PASSAGE =>
"""
Why CTV Is Playing Catch-Up to YouTube in the Ad Game

Person watching YouTube on a TV set.

A curious thing has evolved in the world of digital consumption. On one side, there’s the rapidly growing world of YouTube, a platform that has carved its niche with consumers globally. On the other side, connected TV (CTV) — anticipated to be the better successor to linear TV — is chugging along slowly. What gives?

Nomology CEO Robert Gibbs (Image credit: Nomology)

A report by WARC Media a couple of months back shined a light on this slower-than-expected growth. While Generation Z fully embraces streaming, spending almost the same amount of time as on linear TV, the CTV market overall is fragmented. The potential of connected TV is vast, and the projections are certainly bullish. However, when stacked against YouTube, which is predicted to have 17.4% more ad revenue year-over-year in 2023, the comparison is a stark reminder of the different trajectories of these platforms.

YouTube has become a behemoth not just for the sheer volume of content it hosts, but also for the granularity with which advertisers can target audiences. YouTube has had years to understand, refine and perfect its advertising algorithms, and it shows. 

YouTube Shorts, and the bite-sized video content it provides for younger, shorter attention spans, is another advantage that CTV providers haven’t been able to match. If marketers have learned anything from the past 25 years of advertising on interactive platforms, it’s that the attention marketplace rewards shorter bites. The younger audiences and premium demographics so many marketers want to reach spend more time on TikTok than on Netflix, Prime Video and all other CTV platforms combined. As most parents of teens can attest, it’s rare for a teenager to sit through a 90-minute movie without simultaneously scrolling through social channels.

At any given time, roughly 50,000 campaign flights are active on YouTube. Most of them are paid for by credit card. YouTube simplifies the ad-buying process more effectively than any other platform. It aggregates a nearly infinite amount of video content while enabling marketers, even those as small as local supermarkets, to target messaging as narrowly as they’d like. If other CTV platforms want to build this sort of ease into their platforms for marketers, they might already be a decade behind. 

It’s Still Early Days

The CTV landscape is still in its infancy. Just 20 years ago, Netflix’s primary business was sending out DVDs in red envelopes — a practice it finally shuttered in September. What may seem archaic is actually pretty recent. 

Overall, the clarity with which brands can engage on platforms like YouTube is missing on CTV platforms. It's not just about scale, though that's certainly a factor. It's also about the nuance of delivery. When advertising on CTV, brands reach households, but what about individuals? Can the advertiser be sure which viewer is on the other side of that screen? 

The evolution from linear to CTV might not be the revolution many expected. But in advertising, where content appears matters most. While CTV promises mass reach, YouTube actually provides it while also offering context. For brands to navigate this landscape, they need to recognize the inherent strengths and limitations of the platforms. It’s not enough to know where the audience is. Advertisers need to know exactly who they are. 

Whether CTV can catch up to YouTube remains to be seen. Understanding and relevance will drive the future.
"""
EXTRACTED RECORDS =>
"""
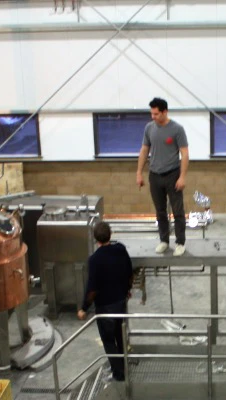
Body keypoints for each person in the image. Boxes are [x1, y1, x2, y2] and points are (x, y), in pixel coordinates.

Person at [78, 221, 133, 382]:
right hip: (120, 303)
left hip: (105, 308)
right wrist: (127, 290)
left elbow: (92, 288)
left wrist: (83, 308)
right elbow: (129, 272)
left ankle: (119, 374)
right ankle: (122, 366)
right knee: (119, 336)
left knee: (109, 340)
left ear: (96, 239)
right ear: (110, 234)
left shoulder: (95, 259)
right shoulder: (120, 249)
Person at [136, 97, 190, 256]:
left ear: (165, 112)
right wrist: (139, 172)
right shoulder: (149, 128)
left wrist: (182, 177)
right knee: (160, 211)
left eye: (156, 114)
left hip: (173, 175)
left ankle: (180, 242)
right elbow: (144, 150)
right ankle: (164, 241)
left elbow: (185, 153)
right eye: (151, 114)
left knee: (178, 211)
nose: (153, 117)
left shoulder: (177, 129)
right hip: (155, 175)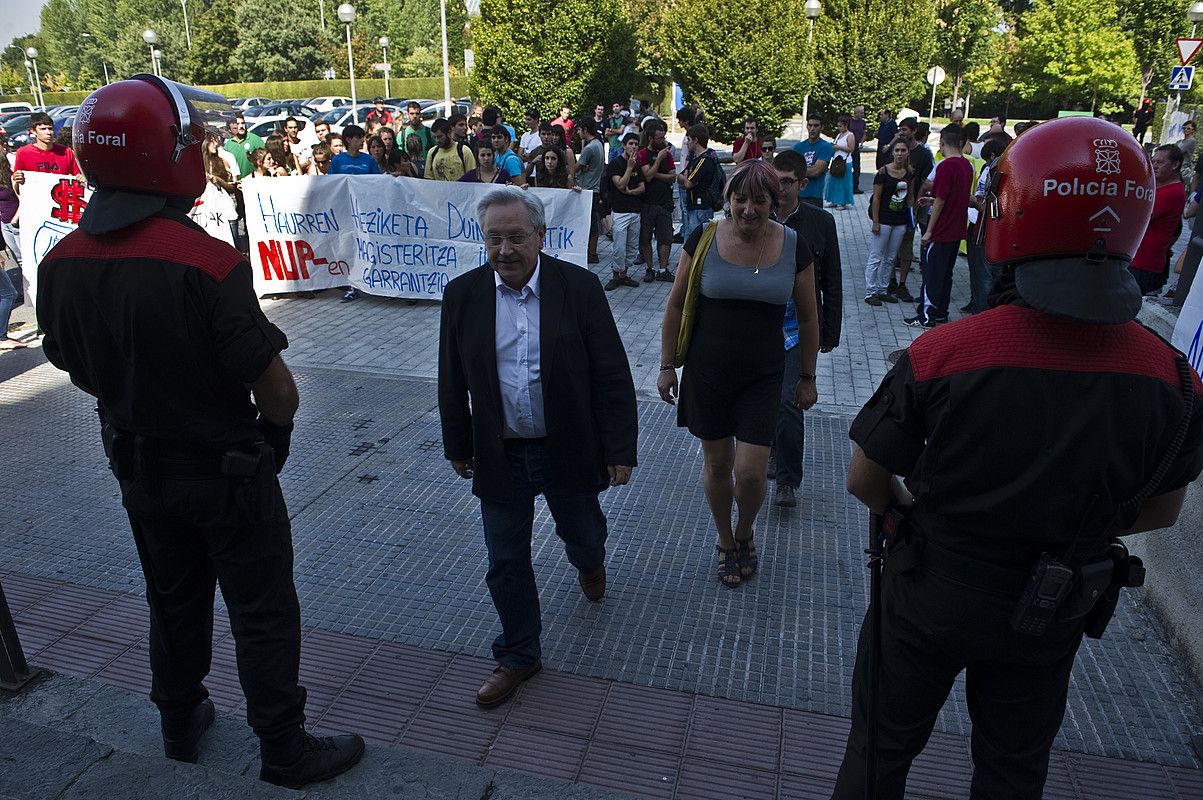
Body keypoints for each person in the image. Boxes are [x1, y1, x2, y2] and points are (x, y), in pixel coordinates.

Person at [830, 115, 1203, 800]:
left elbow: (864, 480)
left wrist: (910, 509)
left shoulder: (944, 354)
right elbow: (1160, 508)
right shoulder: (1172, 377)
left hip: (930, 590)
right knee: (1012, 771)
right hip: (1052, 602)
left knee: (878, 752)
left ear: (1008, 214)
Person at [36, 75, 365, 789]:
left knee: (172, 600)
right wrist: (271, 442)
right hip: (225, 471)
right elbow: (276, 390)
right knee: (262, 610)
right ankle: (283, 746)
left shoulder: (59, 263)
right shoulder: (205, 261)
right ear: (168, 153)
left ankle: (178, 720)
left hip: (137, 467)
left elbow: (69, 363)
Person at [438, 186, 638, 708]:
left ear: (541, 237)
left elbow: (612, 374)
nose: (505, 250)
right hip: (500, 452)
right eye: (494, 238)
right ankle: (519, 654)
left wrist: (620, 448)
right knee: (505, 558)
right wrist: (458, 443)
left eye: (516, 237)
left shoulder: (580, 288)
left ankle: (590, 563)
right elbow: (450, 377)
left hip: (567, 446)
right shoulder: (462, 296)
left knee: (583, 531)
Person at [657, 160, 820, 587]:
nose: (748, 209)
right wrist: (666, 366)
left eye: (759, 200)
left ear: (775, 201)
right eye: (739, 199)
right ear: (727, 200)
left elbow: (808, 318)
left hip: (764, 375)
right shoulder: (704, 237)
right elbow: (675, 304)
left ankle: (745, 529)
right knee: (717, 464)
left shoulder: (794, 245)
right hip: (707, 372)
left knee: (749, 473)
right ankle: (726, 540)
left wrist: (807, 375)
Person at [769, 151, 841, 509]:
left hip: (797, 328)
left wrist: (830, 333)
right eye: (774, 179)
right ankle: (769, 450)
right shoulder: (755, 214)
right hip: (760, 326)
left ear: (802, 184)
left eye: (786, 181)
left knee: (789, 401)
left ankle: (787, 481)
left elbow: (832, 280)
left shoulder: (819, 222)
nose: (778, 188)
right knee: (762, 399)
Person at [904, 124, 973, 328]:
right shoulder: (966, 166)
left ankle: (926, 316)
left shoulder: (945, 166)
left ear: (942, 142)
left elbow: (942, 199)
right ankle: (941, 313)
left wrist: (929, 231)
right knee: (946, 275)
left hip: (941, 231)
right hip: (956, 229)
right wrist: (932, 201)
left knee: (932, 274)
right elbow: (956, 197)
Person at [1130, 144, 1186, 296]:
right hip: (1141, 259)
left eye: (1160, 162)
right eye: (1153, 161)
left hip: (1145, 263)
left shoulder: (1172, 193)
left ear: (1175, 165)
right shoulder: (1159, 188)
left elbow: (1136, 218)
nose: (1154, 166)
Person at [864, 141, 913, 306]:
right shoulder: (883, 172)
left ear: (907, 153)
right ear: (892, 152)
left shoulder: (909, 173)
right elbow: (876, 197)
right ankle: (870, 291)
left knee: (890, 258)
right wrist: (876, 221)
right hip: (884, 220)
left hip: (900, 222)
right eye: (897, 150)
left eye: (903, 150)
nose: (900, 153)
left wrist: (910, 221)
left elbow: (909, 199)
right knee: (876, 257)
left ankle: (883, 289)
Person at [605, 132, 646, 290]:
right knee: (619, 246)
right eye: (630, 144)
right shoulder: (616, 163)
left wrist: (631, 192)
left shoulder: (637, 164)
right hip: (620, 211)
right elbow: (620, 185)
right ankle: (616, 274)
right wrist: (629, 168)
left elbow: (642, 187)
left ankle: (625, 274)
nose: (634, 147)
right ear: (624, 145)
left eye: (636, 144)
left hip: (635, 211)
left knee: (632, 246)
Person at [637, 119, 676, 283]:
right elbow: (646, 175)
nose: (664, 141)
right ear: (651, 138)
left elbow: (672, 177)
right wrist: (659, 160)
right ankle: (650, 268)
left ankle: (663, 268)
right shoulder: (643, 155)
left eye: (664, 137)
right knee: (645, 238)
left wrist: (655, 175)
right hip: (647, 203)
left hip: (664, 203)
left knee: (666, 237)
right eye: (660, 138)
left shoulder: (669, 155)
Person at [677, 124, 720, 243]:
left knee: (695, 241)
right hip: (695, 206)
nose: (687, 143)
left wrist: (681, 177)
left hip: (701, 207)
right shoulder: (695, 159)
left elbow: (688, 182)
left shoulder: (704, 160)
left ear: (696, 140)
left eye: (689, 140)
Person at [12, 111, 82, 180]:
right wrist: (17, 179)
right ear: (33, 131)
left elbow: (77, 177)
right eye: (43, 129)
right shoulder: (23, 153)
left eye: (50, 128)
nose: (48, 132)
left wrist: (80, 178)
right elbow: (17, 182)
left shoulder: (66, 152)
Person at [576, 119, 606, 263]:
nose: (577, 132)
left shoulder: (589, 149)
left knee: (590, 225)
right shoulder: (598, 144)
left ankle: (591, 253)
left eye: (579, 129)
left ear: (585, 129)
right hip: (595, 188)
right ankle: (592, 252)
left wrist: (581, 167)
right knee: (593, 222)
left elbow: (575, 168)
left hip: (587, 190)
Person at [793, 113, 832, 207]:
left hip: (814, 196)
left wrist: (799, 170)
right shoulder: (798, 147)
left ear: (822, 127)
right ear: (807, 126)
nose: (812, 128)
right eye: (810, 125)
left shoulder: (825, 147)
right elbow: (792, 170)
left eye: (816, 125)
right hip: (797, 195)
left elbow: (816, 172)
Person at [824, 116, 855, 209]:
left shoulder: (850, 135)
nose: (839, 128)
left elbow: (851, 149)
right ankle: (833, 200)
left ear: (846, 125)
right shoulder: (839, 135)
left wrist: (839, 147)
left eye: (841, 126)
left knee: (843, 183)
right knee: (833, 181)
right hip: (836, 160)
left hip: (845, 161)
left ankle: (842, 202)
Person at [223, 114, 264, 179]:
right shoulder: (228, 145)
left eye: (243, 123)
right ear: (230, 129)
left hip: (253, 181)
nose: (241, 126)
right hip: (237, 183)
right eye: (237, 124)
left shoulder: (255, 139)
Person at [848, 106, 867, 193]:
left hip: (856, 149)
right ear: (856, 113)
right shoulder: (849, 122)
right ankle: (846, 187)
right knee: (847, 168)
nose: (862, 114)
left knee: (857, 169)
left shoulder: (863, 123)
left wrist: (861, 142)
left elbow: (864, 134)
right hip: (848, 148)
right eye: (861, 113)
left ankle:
"""
Update the article on CTV and YouTube advertising by rewriting everything from "At any given" down to "actually pretty recent.", with "local supermarkets" changed to "neighborhood bakeries".

OUTPUT OF THE EXERCISE =>
At any given time, roughly 50,000 campaign flights are active on YouTube. Most of them are paid for by credit card. YouTube simplifies the ad-buying process more effectively than any other platform. It aggregates a nearly infinite amount of video content while enabling marketers, even those as small as neighborhood bakeries, to target messaging as narrowly as they’d like. If other CTV platforms want to build this sort of ease into their platforms for marketers, they might already be a decade behind. 

It’s Still Early Days

The CTV landscape is still in its infancy. Just 20 years ago, Netflix’s primary business was sending out DVDs in red envelopes — a practice it finally shuttered in September. What may seem archaic is actually pretty recent.